Being in a position where I have suffered and continue to live with mental illness gives me a unique perspective. It’s not the road that everyone has to travel, but it is one that many people are living and traveling!
Some of the strongest people I have ever met in my life have struggled with some form of a mental illness in their life.
I just want to be out, loud, and proud of how far I have come, I want others to know that are suffering that they are absolutely not doing it alone.
Some of my truths regarding my mental illness:
I was diagnosed with depression in October of 2008. I went to the Dr and told him I was just not happy with my life, I was snapping at my husband and my daughter. I was angry or sad with no middle ground. I felt run down and like I was crawling in my own skin. I was put on Effexor and that helped me tremendously. I felt like my old self again, I was able to push forth.
In July of 2010 when my sister passed away, my world came crushing down. I started having my first panic attacks. I remember clearly one day driving down the road, a funeral procession was passing so I pulled over, and I was stuck. I couldn’t breathe, I couldn’t see clearly, my throat felt like it was closing, my chest hurt. I was drowning in my grief.
Shortly after I was diagnosed with Post Traumatic Stress Disorder (PTSD), social anxiety disorder, and severe depression.
There were days I couldn’t get out of bed. I would cry and cry until my eyes were so swollen it was hard to even open them to see. Panic attacks came fast and steady. I would walk into Walmart and immediately start shaking and sweating profusely. I couldn’t drive for fear I was going to be in an accident. I didn’t want to see anyone or be near anyone because I didn’t want to bring them down. I thought I was a burden, I wanted to run away and yes in February of 2011 I made a plan for suicide and wrote letters to Maddie and Trev to say goodbye. I was put in the hospital at that time for a week, and started with the roulette of medications. While in the hospital I was also diagnosed with Seasonal Affective Disorder, or SAD. Which I probably have had for most of my life.

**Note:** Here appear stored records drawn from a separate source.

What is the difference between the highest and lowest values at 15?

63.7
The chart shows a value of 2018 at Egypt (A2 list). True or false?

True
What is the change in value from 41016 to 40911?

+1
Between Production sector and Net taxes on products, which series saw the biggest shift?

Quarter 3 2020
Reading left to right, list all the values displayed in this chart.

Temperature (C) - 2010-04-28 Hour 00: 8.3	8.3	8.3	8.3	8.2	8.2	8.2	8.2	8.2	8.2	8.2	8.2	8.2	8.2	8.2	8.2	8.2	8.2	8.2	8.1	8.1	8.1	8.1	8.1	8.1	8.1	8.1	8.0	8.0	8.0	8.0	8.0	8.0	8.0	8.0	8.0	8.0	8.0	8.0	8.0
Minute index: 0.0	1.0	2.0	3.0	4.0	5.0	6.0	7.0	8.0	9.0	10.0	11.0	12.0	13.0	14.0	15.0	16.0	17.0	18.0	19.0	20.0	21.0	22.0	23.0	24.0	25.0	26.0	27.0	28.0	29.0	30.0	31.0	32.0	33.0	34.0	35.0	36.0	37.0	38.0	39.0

Those days of my life were the hardest I have ever had to live. The pain was so immense and so big I couldn’t see around it. The light that was supposed to be at the end of the tunnel never seemed like it would get here. Trev would hold me while I sat on the edge of the bed and sobbed. He cooked, he cleaned, he took care of Maddie, and I did a whole lot of hiding from everything.
For 2 long years that was my life. Living in the depths of hell I was sure I wasn’t going to escape.

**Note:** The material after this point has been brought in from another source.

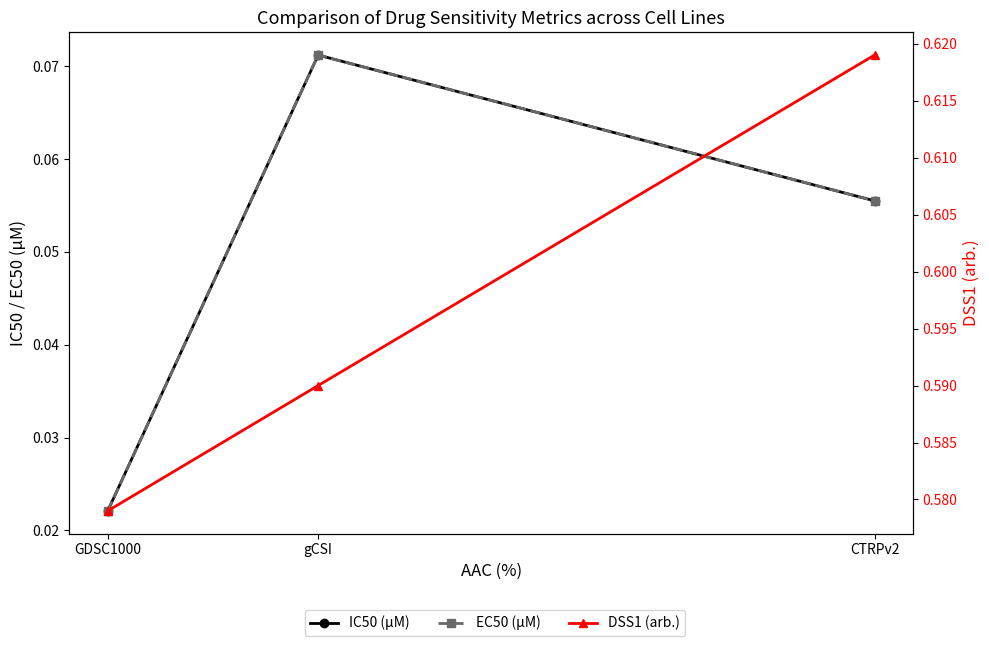

The EC50 (µM) series shows 0.1 at CTRPv2. True or false?

True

Slowly with the right combination of medications, I started to come out of it. I wanted to be around people again. I started to smile and laugh more. I went to therapy. I was able to be happy for the big and small things again. I could drive.

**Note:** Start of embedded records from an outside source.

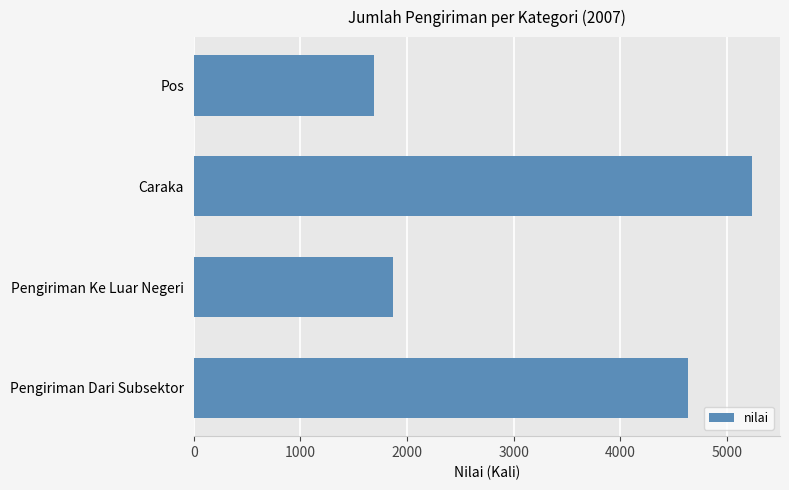

What is the label of the 3rd bar from the bottom?

Caraka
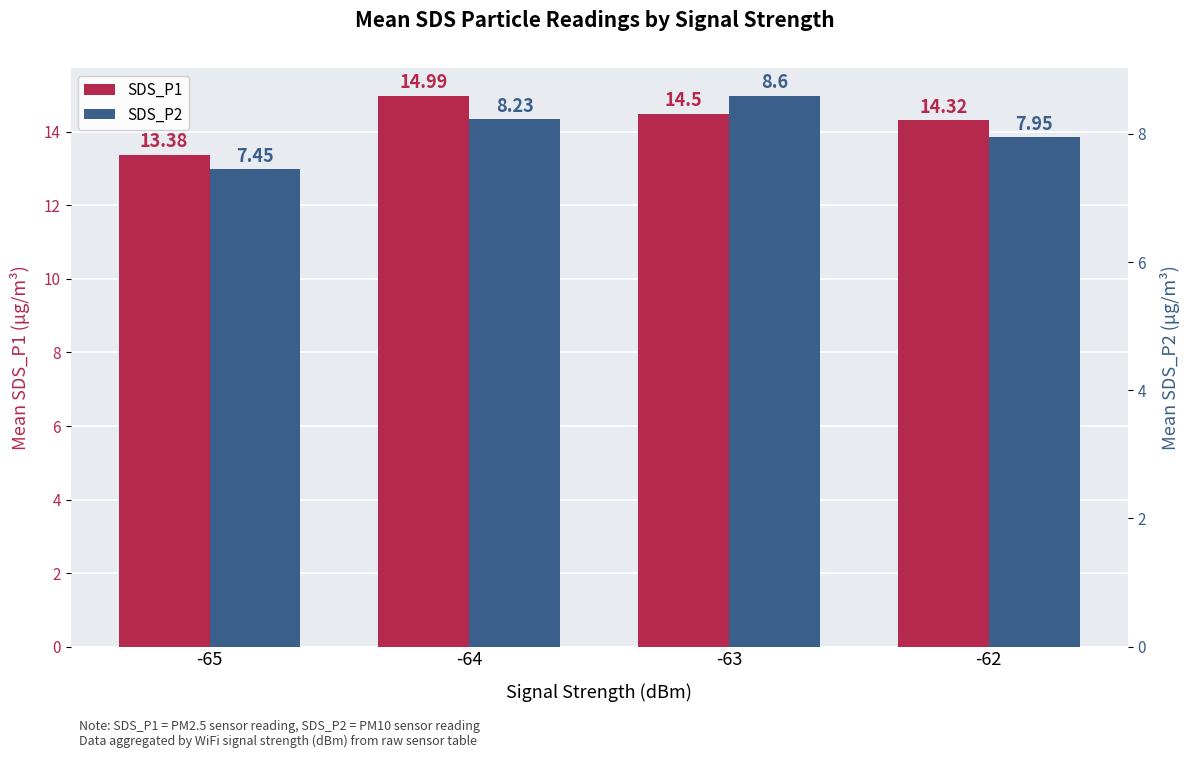

What is the value of the SDS_P1 bar at the 2nd from the left?

15.0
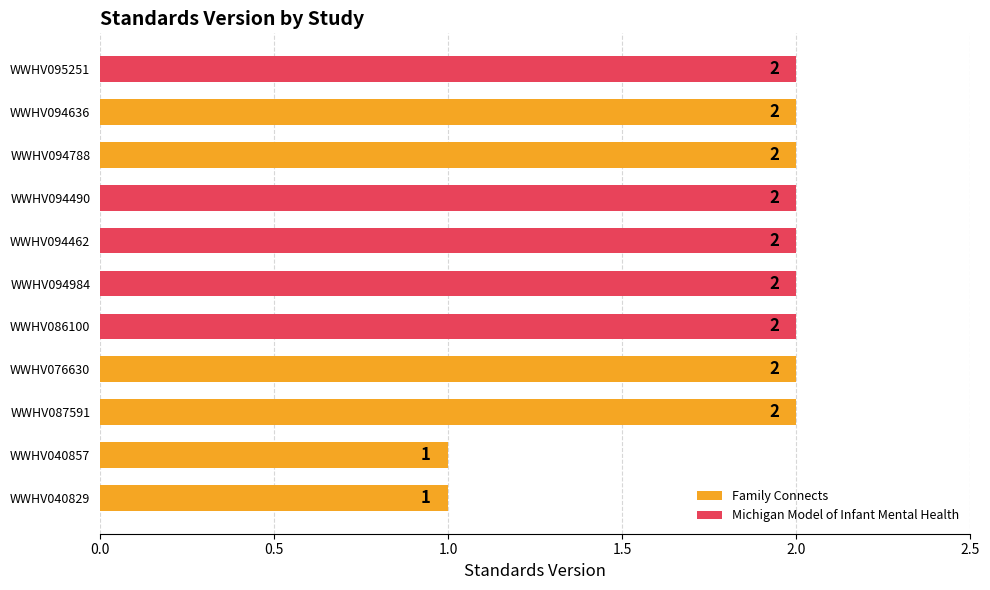

True or false: the data shows 3 at WWHV094636.

False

It was truly like being born again into the person I always wanted to be. I still have panic attacks, anxiety is a common thing in my daily life, I have horrible insomnia, and some days I do still get pretty low.
Now I am apart of this amazing Depression and Anxiety support group, that I get to be a part of and help grow. I feel truly blessed to be able to spread the word and help break the stigma that surrounds mental illness. I want to bring a face and voice to those that just don’t have it in them to stand up right now. Being involved in this group, and helping to expand it to help others has been such a blessing. Its absolutely my passion.
I don’t put these things out in the universe for people to feel sorry for me, you don’t need to, I am super blessed with an awesome husband, daughter, and 3 furry babies. I tell you this because if you are suffering, don’t do it silently, get any help you can get, reach out, kick and scream until the right people take notice.
Depression won’t always be a dirty word!